* _Problem to solve_:
Please answer these questions from the history of the Molí de la Torre below:
1. Who bought the Molí de la Torre in 1927, and for what price?
2. How many paintings and sculptures were in the collection shown at the naive art museum?
3. What was the ground floor turned into between 2007 and 2008?

* _Document passage_:
···

Maria Pichot i Girones, an opera artist with French nationality and married with the composer Joan Gay, acquired the estate in 1906. The purchase was made in front of notary of Figueres, Salvador Dalí i Cusí, the artist's father. His brother Pepito Pitxot, resident and horticulturist in Figueres, was in charge of the property.

In May 1916 a young Dalí spent a season in the Molí de la Torre and discovered the Impressionism through the collection of the painter Ramon Pichot. In his autobiography Dalí Secret Life includes a drawing of the building and describes his first contact with the Molí de la Torre: "I'm impressed as a magical place, was made specifically for the continuation of my dream and fantasize awake" and also stated "At the place where they occur most of my dreams, especially those of an erotic nature".

=== House of Rubert’s family (1927-1985) ===
Juan Rubert y Comas bought the Molí de la Torre for 106,000 pesetas in 1927 and settled there with his wife Antonia Lopez de Tejeiro and their children. During the Spanish Civil War the house was respected because Rubert, who lived during the fight in the Llombart Hotel of Figueres, used his Puerto Rican nationality.

The estate passed to his three daughters Isabel, Juana, and Antonia. On 8 September 1973 Dalí visited the Molí de la Torre, with the painter Antoni Pitxot and guided by Antonia Rubert, to cover all the corners of the house. Dalí told that from the terrace of the house had painted several landscapes of the Empordà.

The North American collector Albert Reynolds Morse, founder of the Salvador Dalí Museum in St. Petersburg, Florida, who visited the mill several times, included a photo in his book Dalí. A panorama of his art.

=== Luxury residence (1986-1995) ===
In 1986 the building was sold to the architect Juan Antoni Rodeja and other partners in Figueres. They built three luxury homes and a few years later the building was sold.

=== Naïve Museum (1996 - 2000) ===
The Molí de la Torre became a museum of Naïve art in 1996 when French biologist Albert Laporte and his Spanish wife Ana Perez bought the house. In May 1998 they opened a museum of naive art to show their collection of 1,500 paintings and sculptures.

The initiative had a little interest and LaPorte dream ended after 2 years when the museum was closed. Forecasts anticipated 200,000 museum visitors a year but the total in two seasons did not exceed 30,000.

=== Present ===
In 2000 Jose Arias bought the building and between 2007 and 2008 the ground floor was enabled as a restaurant and the first floor as a dwelling. In 2013 the building was vacated.

···

* _Information provided_:

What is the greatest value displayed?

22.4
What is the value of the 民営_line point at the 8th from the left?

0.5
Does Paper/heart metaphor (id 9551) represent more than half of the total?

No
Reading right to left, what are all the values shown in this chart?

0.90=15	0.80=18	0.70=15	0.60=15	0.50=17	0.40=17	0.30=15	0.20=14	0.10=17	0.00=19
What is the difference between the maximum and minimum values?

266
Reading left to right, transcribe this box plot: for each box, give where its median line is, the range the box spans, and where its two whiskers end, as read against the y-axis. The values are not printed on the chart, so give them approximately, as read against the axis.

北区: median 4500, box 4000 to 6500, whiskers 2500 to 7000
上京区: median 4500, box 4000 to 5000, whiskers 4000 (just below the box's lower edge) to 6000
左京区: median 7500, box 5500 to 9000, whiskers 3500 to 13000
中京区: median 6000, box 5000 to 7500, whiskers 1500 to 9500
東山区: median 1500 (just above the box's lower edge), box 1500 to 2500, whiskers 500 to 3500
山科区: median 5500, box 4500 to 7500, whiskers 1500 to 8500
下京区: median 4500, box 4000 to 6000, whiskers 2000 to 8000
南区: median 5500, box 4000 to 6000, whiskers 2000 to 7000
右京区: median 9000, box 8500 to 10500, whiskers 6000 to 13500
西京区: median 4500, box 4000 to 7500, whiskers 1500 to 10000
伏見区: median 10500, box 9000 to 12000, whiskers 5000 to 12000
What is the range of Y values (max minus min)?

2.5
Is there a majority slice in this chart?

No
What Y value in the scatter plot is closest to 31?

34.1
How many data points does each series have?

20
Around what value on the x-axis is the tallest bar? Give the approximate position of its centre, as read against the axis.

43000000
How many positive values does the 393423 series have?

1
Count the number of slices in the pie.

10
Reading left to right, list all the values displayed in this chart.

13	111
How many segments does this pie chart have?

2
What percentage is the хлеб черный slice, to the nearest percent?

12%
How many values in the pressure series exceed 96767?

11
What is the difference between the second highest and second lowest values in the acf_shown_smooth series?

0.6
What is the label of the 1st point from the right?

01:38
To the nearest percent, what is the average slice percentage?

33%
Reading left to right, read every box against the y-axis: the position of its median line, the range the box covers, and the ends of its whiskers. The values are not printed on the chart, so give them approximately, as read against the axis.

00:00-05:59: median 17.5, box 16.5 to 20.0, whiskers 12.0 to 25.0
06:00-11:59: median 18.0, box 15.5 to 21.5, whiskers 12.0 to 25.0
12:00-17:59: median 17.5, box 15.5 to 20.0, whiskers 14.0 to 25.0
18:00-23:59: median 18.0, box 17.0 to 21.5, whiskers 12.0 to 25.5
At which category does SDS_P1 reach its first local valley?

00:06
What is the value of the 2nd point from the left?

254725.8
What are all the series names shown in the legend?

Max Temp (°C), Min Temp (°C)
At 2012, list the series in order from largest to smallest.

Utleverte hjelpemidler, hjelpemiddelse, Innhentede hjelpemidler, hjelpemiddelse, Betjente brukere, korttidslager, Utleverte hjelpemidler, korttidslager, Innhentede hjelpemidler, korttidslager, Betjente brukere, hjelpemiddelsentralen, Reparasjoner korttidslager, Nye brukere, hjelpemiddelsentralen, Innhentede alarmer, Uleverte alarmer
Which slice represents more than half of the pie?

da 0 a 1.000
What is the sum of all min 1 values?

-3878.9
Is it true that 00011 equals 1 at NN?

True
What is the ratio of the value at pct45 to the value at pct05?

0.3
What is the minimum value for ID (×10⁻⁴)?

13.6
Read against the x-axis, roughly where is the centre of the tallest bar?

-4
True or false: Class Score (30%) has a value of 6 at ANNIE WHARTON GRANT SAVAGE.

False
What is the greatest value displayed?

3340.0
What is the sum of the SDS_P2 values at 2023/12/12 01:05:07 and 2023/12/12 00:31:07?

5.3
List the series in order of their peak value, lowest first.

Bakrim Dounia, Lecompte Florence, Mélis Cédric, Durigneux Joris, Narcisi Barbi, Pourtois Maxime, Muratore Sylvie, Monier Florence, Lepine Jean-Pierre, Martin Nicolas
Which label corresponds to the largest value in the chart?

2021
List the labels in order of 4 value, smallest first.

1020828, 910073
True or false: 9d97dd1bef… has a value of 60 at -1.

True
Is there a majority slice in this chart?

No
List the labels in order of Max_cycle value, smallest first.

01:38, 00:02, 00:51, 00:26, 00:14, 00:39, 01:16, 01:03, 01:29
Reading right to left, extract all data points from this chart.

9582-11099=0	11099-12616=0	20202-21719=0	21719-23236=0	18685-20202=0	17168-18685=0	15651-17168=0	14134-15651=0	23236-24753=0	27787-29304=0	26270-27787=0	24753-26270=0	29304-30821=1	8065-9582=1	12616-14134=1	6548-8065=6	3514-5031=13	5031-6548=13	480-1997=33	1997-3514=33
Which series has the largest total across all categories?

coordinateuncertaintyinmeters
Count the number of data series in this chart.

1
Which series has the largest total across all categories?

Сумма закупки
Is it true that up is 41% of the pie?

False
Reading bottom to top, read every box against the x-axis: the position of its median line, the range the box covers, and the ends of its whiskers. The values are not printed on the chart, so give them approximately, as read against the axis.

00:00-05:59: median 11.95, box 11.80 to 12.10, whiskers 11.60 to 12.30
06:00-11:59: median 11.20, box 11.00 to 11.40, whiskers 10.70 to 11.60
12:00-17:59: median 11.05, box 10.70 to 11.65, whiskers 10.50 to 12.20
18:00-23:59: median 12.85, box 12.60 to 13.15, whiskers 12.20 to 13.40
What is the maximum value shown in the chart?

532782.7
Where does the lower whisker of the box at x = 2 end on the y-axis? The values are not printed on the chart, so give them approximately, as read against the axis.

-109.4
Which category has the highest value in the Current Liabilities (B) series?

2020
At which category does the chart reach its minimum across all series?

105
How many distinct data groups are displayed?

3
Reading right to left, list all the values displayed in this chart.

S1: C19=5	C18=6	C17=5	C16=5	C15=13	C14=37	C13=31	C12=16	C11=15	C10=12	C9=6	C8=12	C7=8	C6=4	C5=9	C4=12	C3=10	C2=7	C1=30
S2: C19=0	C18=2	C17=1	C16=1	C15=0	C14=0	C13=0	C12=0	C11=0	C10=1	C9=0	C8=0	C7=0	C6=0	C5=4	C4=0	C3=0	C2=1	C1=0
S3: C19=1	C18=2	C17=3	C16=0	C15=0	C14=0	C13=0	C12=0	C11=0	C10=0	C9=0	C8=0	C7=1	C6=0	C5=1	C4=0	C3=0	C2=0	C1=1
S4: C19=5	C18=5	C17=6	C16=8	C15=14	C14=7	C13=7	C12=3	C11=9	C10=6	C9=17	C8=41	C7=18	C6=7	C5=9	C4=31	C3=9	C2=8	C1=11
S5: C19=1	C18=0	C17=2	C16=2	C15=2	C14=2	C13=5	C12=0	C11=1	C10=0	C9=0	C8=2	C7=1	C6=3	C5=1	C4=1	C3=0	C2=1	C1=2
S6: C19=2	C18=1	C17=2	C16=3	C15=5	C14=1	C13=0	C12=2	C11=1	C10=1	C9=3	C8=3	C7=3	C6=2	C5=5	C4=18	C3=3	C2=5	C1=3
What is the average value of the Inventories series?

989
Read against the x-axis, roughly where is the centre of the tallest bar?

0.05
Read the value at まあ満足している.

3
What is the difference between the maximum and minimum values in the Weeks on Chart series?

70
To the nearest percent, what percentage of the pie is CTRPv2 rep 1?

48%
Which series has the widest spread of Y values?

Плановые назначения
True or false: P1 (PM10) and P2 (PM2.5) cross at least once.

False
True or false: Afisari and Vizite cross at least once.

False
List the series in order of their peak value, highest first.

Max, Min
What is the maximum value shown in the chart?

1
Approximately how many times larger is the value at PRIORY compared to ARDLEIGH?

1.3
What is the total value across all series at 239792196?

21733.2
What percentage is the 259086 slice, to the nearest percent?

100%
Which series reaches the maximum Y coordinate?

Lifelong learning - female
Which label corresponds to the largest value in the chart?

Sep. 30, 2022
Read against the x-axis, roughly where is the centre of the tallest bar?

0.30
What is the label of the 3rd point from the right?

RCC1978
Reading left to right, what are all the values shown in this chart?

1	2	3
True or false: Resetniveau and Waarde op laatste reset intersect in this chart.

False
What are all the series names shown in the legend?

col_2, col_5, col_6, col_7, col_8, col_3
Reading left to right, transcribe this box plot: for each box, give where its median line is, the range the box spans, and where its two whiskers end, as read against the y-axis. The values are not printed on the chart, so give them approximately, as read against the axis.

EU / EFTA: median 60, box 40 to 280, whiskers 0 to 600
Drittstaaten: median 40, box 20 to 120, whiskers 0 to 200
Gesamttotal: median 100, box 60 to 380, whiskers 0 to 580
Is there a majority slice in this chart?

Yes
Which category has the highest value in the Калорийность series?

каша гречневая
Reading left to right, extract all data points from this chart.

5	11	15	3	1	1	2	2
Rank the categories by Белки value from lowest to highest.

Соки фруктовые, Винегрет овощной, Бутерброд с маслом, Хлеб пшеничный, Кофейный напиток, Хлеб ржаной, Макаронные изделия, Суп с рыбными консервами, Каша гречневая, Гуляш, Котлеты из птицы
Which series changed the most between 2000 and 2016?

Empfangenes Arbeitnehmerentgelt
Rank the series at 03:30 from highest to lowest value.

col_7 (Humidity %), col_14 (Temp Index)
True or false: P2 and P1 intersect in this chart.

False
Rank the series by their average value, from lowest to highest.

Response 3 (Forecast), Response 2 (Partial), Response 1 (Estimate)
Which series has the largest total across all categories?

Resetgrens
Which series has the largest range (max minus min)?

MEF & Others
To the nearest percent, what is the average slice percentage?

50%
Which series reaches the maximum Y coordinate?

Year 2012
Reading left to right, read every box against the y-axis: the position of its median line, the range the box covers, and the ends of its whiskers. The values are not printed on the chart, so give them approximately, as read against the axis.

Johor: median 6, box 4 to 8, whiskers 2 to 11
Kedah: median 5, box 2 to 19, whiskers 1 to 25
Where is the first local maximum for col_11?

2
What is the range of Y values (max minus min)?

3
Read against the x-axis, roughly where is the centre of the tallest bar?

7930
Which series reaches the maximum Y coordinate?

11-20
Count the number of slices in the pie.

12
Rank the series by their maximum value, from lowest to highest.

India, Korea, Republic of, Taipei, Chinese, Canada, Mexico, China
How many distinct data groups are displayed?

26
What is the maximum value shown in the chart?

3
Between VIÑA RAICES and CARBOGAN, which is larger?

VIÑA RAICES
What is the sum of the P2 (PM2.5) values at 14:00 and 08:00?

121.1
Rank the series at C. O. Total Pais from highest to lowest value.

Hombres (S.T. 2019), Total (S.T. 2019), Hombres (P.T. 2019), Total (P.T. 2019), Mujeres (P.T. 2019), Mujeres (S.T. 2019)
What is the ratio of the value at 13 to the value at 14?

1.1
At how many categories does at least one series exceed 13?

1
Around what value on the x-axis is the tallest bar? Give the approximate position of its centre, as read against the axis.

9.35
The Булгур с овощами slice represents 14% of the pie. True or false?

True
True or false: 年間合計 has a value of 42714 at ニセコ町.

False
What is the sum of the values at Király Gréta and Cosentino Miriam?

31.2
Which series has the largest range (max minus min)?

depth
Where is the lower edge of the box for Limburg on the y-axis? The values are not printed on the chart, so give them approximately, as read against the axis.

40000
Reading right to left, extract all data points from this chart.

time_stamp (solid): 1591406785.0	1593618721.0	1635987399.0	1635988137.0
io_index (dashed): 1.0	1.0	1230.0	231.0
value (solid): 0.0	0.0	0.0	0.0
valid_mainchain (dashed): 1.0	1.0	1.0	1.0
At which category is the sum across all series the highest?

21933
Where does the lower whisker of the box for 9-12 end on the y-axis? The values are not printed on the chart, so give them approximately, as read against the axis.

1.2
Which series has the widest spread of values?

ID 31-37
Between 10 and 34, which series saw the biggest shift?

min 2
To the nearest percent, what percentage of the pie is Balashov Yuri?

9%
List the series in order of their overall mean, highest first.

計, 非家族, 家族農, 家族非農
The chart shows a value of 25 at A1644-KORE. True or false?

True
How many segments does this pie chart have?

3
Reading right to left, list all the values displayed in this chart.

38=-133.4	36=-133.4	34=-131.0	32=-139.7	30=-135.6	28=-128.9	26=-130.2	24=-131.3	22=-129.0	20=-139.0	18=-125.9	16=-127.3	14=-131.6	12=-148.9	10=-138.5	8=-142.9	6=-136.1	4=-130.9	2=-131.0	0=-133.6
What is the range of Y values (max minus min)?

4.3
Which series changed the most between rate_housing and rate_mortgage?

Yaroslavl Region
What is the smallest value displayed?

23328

···

* _Output of the task_:
1. Juan Rubert y Comas, for 106,000 pesetas.
2. 1,500.
3. A restaurant.